Out of the Humidor
From the Print Edition:
Denzel Washington, Jan/Feb 98
(continued from page 2)
As my reward for being selected "Sailor of the Quarter" in September 1959, a chief petty officer treated me to dinner one night. He took me to the Cuba Alliance in Yokosuka, Japan, where we had an excellent meal followed by a Drambuie and a corona--a Golden Tabacalera cigar. It was the finest meal I had ever eaten, my first Drambuie and my first cigar. By the end of the evening, I thought I had died and gone to heaven!
I spent 25 years in the Navy and never forgot that wonderful experience. When I became a chief petty officer and then a warrant officer, I often used a good meal and a good cigar as a reward for a job well done by one of my sailors. I also used a good meal, a good cigar and a Drambuie to reward myself for having had a good day, or a bad day, whichever.
Then, when my children got old enough to be a major pain in the neck, they joined their mom in a campaign to make me give up cigars. So, in 1986, I gave up smoking altogether because I love my wife and children; I also love a little peace and quiet around the house.

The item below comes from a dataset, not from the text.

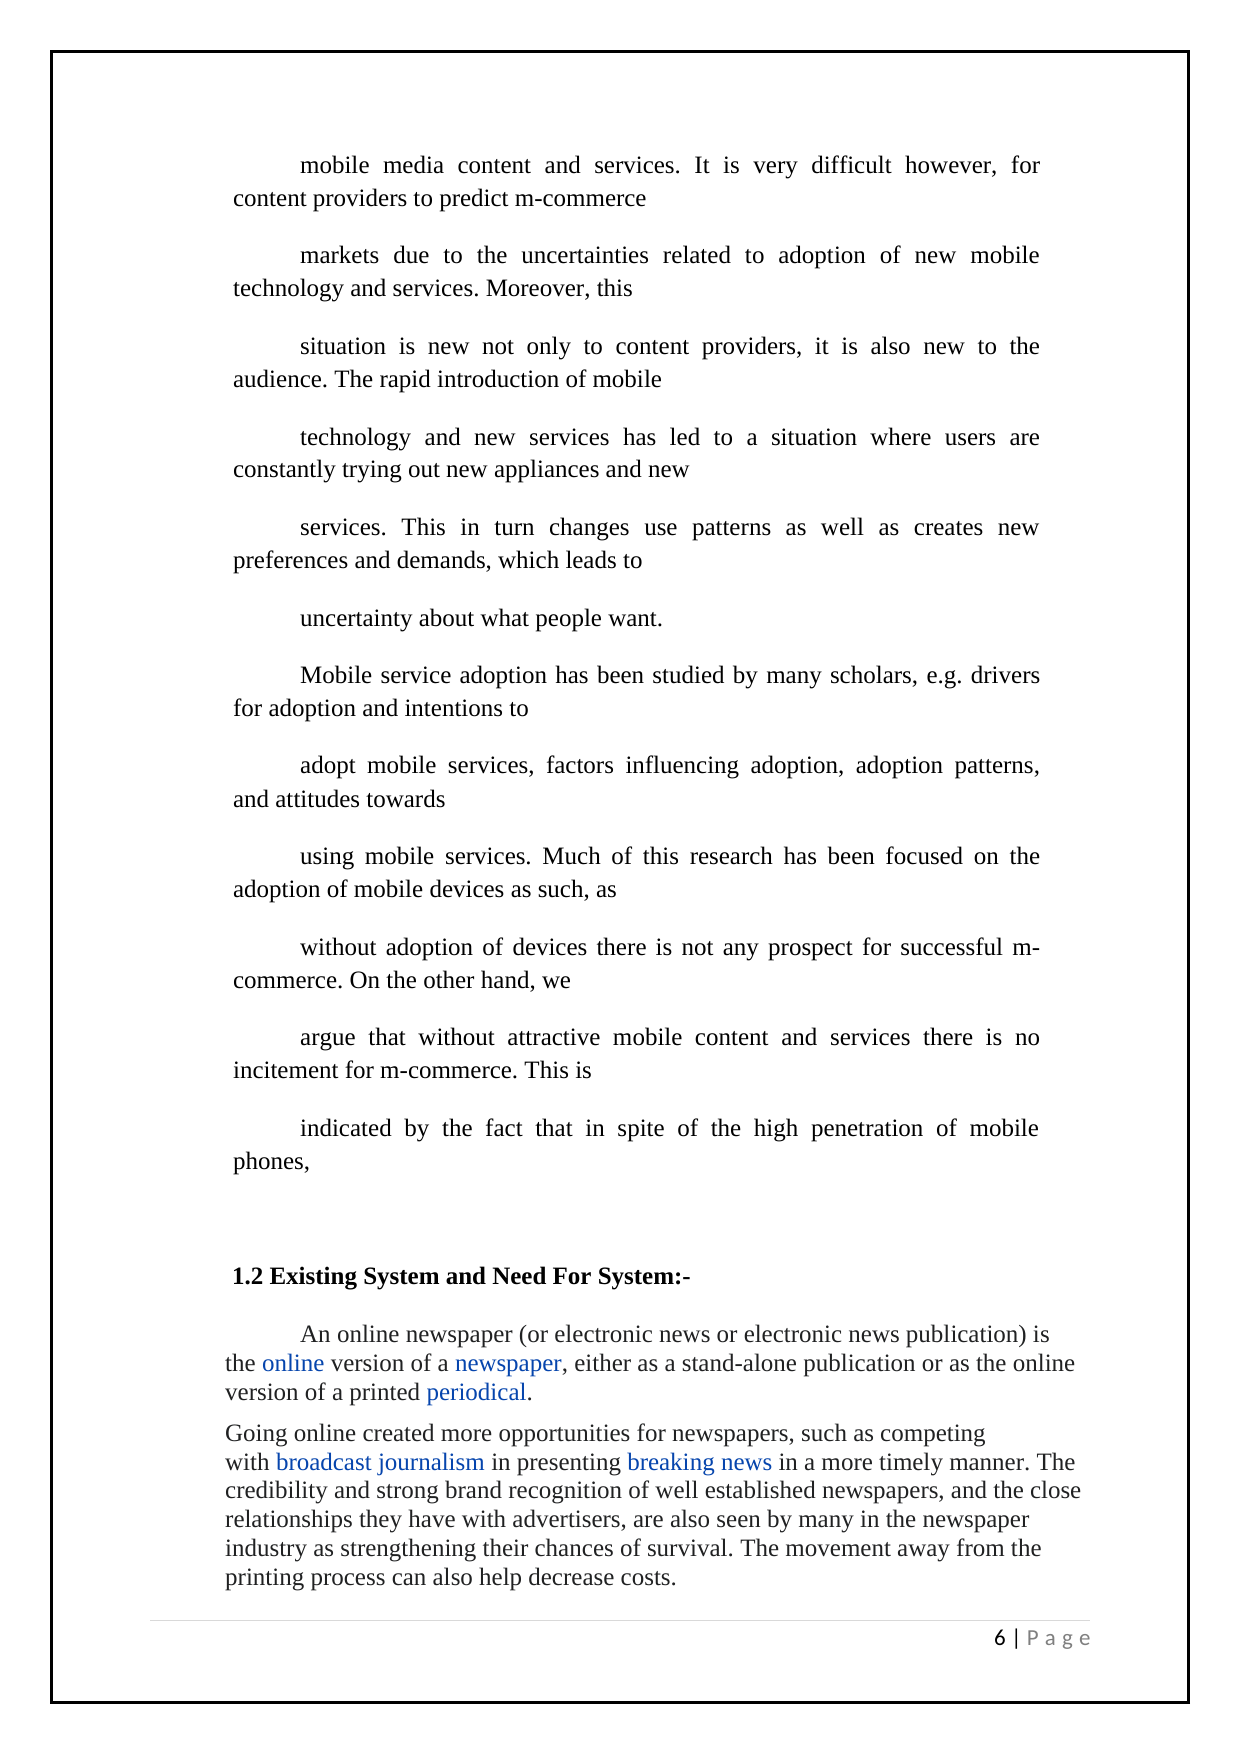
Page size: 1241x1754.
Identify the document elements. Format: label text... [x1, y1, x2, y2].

My son, Walter, grew into a fine young man and started his own business here in Austin. He is a good son and often comes to visit his old dad, usually to borrow something or use my nice garage to work on one of his classic old Mustangs. Imagine my surprise when one day he offers me a Macanudo Ascot! My first reaction was, "Is this some kind of joke?" "Well Dad," he explained, "Austin is a pretty happening place for cigar smokers these days. Almost all of my friends visit brew pubs and smoke good cigars now." He then tells me he often goes out for a fine meal followed by a B&B and a good cigar. "Yeah, Dad, you ought to try it yourself sometime!"
Well, since that memorable afternoon, Walter and his friend, Luther, and I have enjoyed some of the finest cigars made. I smoke mostly Cuesta Rey Cabinet 1884. However, Walter and Luther both have well-stocked humidors and often share one of their aged treasures with me, or they stop in at Wiggies on 6th Street and buy something special when they visit. To date, we have enjoyed Don Lino, Arturo Fuente, Dunhills, Romeo y Julieta, Montecristo and many more. Life doesn't get much better than having a good cigar after dinner with your older and wiser son, and his friends. We often sit on my front porch in the soft summer evenings enjoying each other's company with a Drambuie or B&B, and a fine cigar.
In an odd twist of fate, my son, Walter Payne, is now president of the Texas Cigar Smokers Association. Here in Texas, they have an old saying: "What goes around, comes around." Must be something to that.